The ID3 algorithm repeatedly calculates the IG for all attributes and splits the data using the attribute that provides the most information, continuing until all leaf nodes are pure or another stopping condition is met.

#### Advantages and Disadvantages of Decision Trees

* **Advantages**:
    * Easy to understand and visualize.
    * Can be used to generate clear decision rules.
    * Requires very little hyper-parameter tuning.
* **Disadvantages**:
    * Can easily **overfit** the training data, leading to poor performance on new data.
    * Can have low prediction accuracy compared to other algorithms.
    * Calculations can become complex if there are many class labels.

* **Question**: What is the potential problem if a DT is built to its maximum depth on training data?
    * **Answer**: The tree will likely **overfit** the data. It will learn the noise and specific details of the training set so perfectly that it fails to generalize to new, unseen data. **Pruning** is used to combat this.

---

### Random Forests 🌲🌲🌲

A Random Forest is an **ensemble classifier**, which means it combines multiple models to improve performance. Specifically, it consists of a large number of individual decision trees. A single decision tree tends to overfit, but combining many of them can lead to a much more robust model.

The final prediction of a Random Forest is the class that gets the most votes (the **mode**) from all the individual trees in the forest.

Key optimization techniques mentioned include:
1.  **Bagging (Bootstrap Aggregating)**: Rather than training every tree on the exact same dataset, each tree is trained on a different random subset of the data. This helps to reduce the variance of the model.
2.  **Gradient Boosting**: This is another ensemble technique that builds trees one at a time, where each new tree works to improve the already trained ensemble. It combines several "weak learners" to produce an overall strong model.

#### Advantages and Disadvantages of Random Forest

* **Advantages**:
    * Highly accurate and robust to correlated predictors.
    * Can handle thousands of input variables and can even be used for feature selection.
    * Effectively handles missing data internally.
* **Disadvantages**:
    * The model is difficult to interpret; it's a "black box" compared to a single decision tree.
    * It can be slow to train if there are a large number of trees.
    * It may give unreliable predictions for data that is outside the range seen in the training data.

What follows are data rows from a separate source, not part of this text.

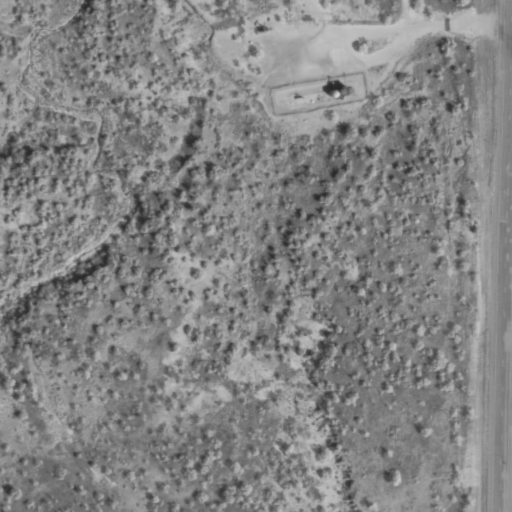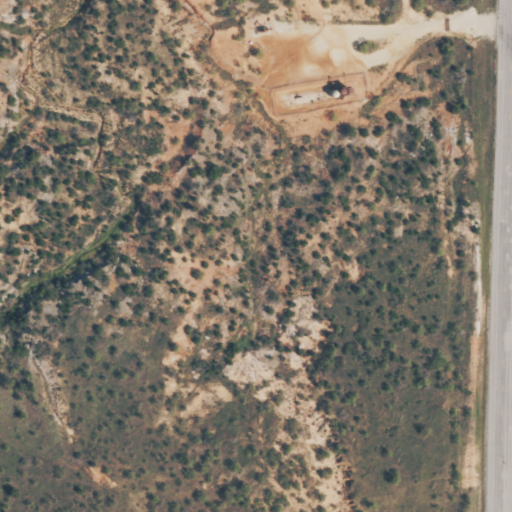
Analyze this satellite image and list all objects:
petroleum well: (264, 28)
road: (505, 256)
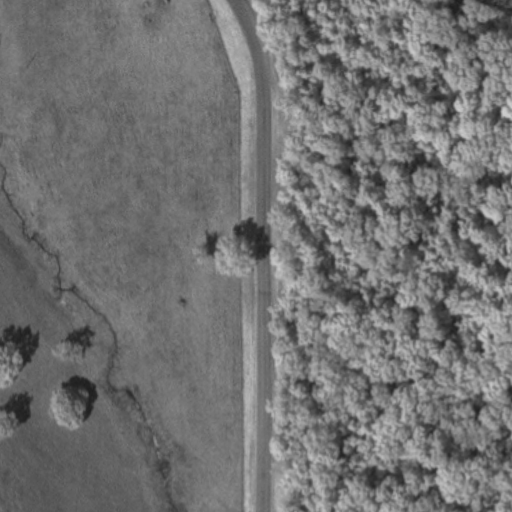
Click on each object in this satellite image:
road: (268, 252)
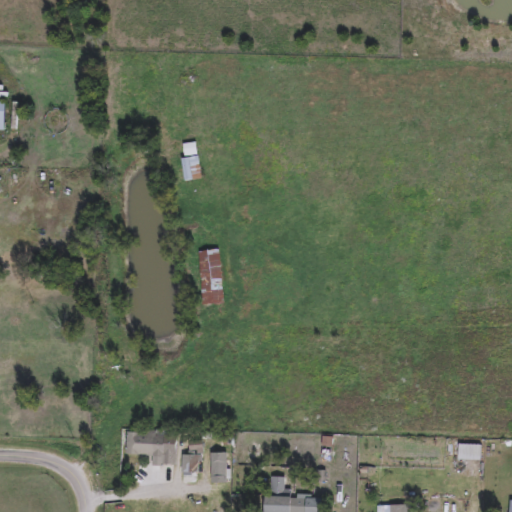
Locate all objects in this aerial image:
building: (4, 115)
building: (4, 115)
building: (192, 163)
building: (193, 163)
building: (212, 278)
building: (212, 278)
building: (155, 446)
building: (155, 447)
building: (472, 453)
building: (473, 453)
building: (193, 461)
building: (194, 461)
road: (61, 462)
road: (143, 489)
building: (291, 499)
building: (291, 499)
building: (510, 507)
building: (403, 509)
building: (403, 509)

## Part 2: Parallel Classification

### How can we parallelize the training of ML models?

Training a single, large decision tree can be slow. We can speed this up using parallel processing.

#### Data Parallelism
In this approach, the dataset is partitioned, and multiple processors work on it simultaneously.

* **Vertical Partitioning**: The dataset's columns (features) are split across different processors. Each processor gets a subset of the features, but the record ID and target class are replicated on every processor.
* **Horizontal Partitioning ('Intra-tree node parallelism')**: The dataset's rows (records) are split across processors. All processors work together to build a **single tree**. At each node, every processor calculates Information Gain for its assigned attributes. They then share their results in a "global information sharing stage" to collectively decide on the best attribute for the split. This process is repeated for every node in the tree.



#### Result Parallelism ('Inter-tree node parallelism')
This approach also uses horizontal partitioning (splitting rows), but the goal is for processors to work on **different parts of the tree independently**.

* **Level 1 (Root Node)**: At the very beginning, all processors must work together using **data parallelism**. This is because calculating the first split requires count information from the *entire* dataset.
* **Level 2+ (Subsequent Nodes)**: After the root node is split, the tree branches out. At this point, different processors can take ownership of different branches and work on them concurrently without needing to constantly share information. For example, Processor 1 can build the "Time=Midday" sub-tree while Processor 2 builds the "Time=Sunset" sub-tree. This greatly improves efficiency as the tree grows deeper.